## [Exercise description]
Please write out the whole listing that follows exactly; the pictures stay out.

## [Given material]
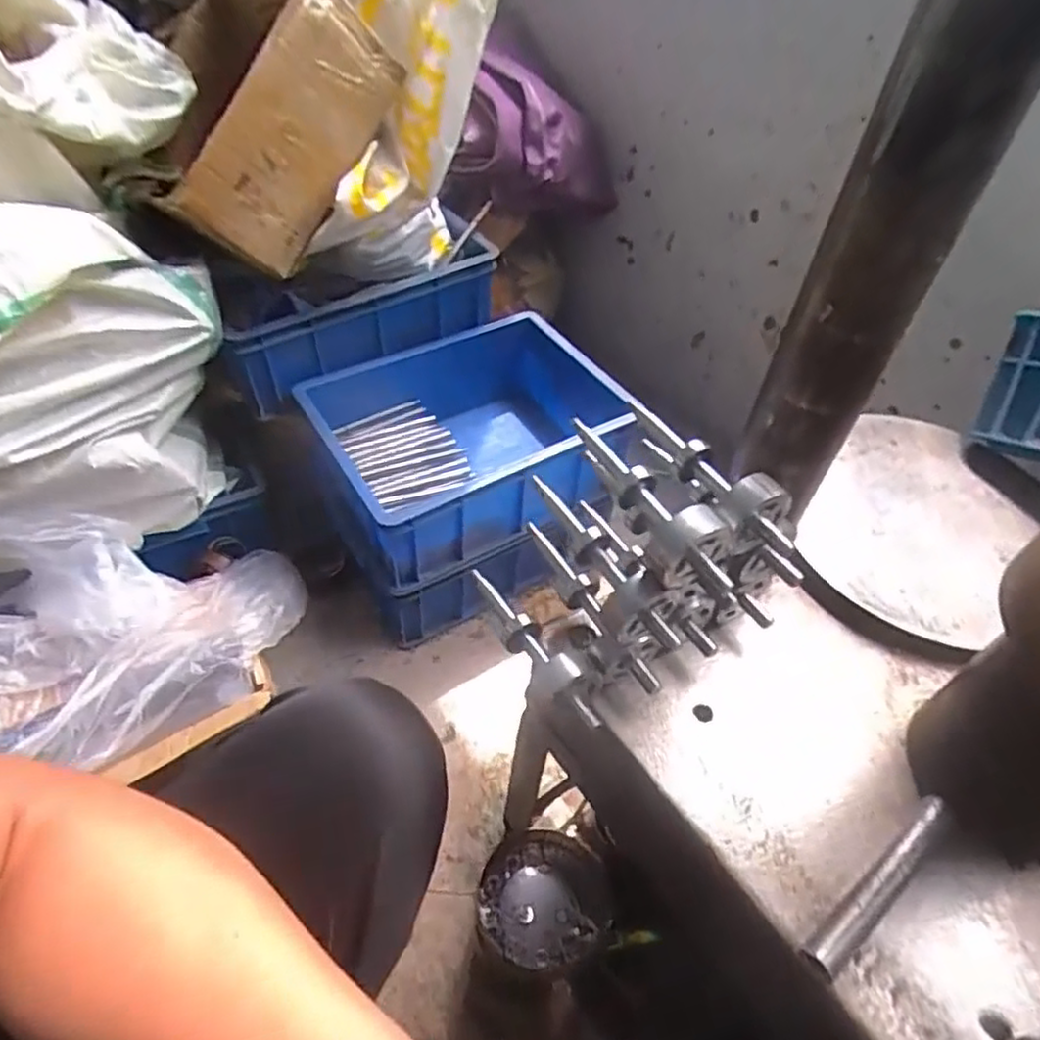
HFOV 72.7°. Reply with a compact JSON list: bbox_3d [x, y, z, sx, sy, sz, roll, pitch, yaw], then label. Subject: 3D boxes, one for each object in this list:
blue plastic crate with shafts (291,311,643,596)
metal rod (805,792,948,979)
[{"bbox_3d":[-0.063,-0.113,1.006,0.409,0.159,0.297,-22,54,-23],"label":"blue plastic crate with shafts"},{"bbox_3d":[0.214,0.214,0.419,0.135,0.013,0.018,-32,59,-28],"label":"metal rod"}]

## [Worked solution]
HFOV 72.7°. Reply with a compact JSON list: bbox_3d [x, y, z, sx, sy, sz, roll, pitch, yaw], then label. Subject: 3D boxes, one for each object in this list:
blue plastic crate with shafts (291,311,643,596)
metal rod (805,792,948,979)
[{"bbox_3d":[-0.063,-0.113,1.006,0.409,0.159,0.297,-22,54,-23],"label":"blue plastic crate with shafts"},{"bbox_3d":[0.214,0.214,0.419,0.135,0.013,0.018,-32,59,-28],"label":"metal rod"}]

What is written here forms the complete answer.